RECORDS SUPPLIED below:
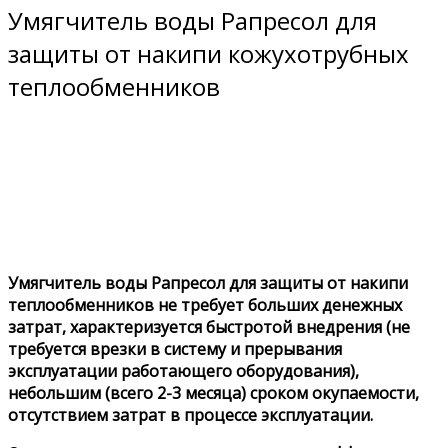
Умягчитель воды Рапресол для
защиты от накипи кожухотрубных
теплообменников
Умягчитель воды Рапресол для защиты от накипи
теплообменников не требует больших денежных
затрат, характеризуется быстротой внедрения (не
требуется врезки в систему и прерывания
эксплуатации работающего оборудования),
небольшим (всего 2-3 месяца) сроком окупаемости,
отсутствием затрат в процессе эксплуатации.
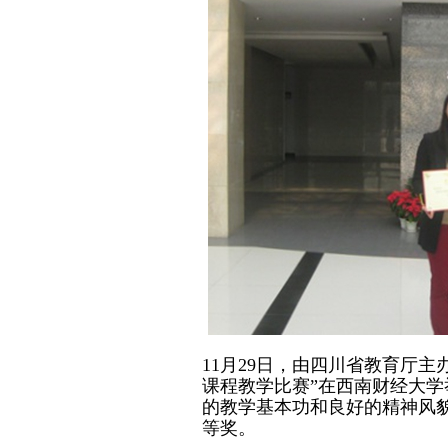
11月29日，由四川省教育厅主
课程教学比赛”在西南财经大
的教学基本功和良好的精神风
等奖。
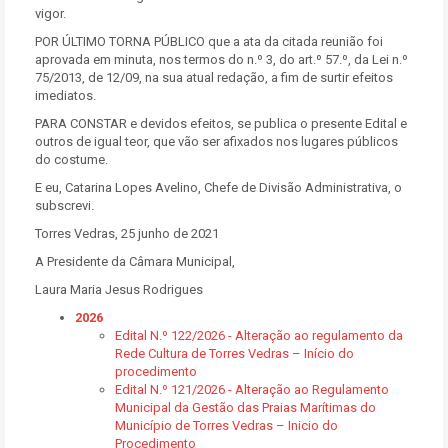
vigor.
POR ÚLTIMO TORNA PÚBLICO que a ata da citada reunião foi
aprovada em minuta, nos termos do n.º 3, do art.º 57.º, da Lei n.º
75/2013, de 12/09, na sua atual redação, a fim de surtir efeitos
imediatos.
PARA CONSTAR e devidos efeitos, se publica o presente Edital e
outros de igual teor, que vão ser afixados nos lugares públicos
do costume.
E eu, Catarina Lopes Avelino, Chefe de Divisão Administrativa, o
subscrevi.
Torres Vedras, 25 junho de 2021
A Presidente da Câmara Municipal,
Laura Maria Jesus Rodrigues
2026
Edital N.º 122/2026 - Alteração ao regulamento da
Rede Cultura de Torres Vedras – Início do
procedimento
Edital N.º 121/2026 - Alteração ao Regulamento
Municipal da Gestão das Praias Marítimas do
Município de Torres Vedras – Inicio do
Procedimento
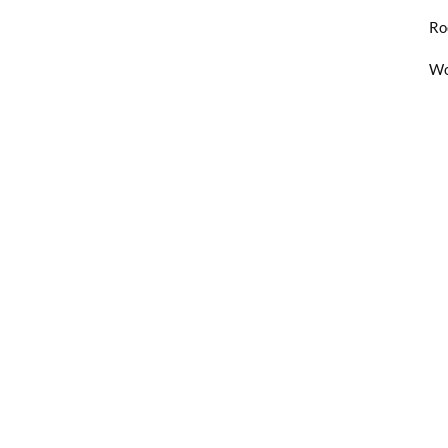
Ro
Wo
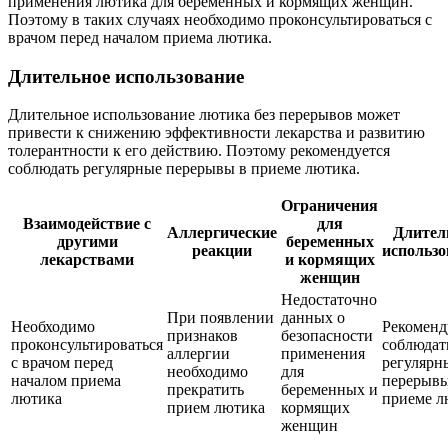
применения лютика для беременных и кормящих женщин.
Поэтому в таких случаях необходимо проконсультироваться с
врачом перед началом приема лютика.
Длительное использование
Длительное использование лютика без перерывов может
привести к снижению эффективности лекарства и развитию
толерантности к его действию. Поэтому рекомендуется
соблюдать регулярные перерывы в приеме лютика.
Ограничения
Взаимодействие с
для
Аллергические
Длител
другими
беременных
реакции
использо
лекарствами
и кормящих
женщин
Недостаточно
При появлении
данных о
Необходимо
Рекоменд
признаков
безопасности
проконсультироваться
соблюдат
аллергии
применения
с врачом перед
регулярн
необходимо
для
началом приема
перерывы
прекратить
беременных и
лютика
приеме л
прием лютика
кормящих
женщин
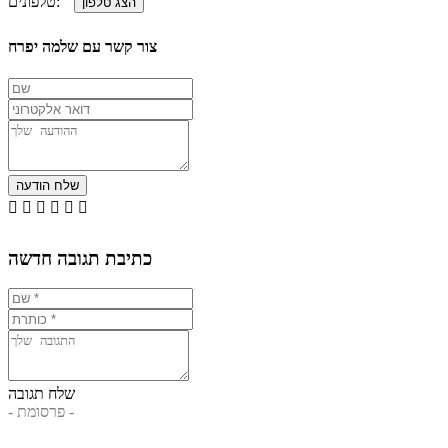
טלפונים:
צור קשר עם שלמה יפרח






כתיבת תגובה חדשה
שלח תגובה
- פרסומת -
End of RECORDS SUPPLIED.
• ABOUT THIS EXERCISE:
Lines that hold "началом" are the ones to copy, so pick each out from the data.

• EXERCISE SOLUTION:
врачом перед началом приема лютика.
началом приема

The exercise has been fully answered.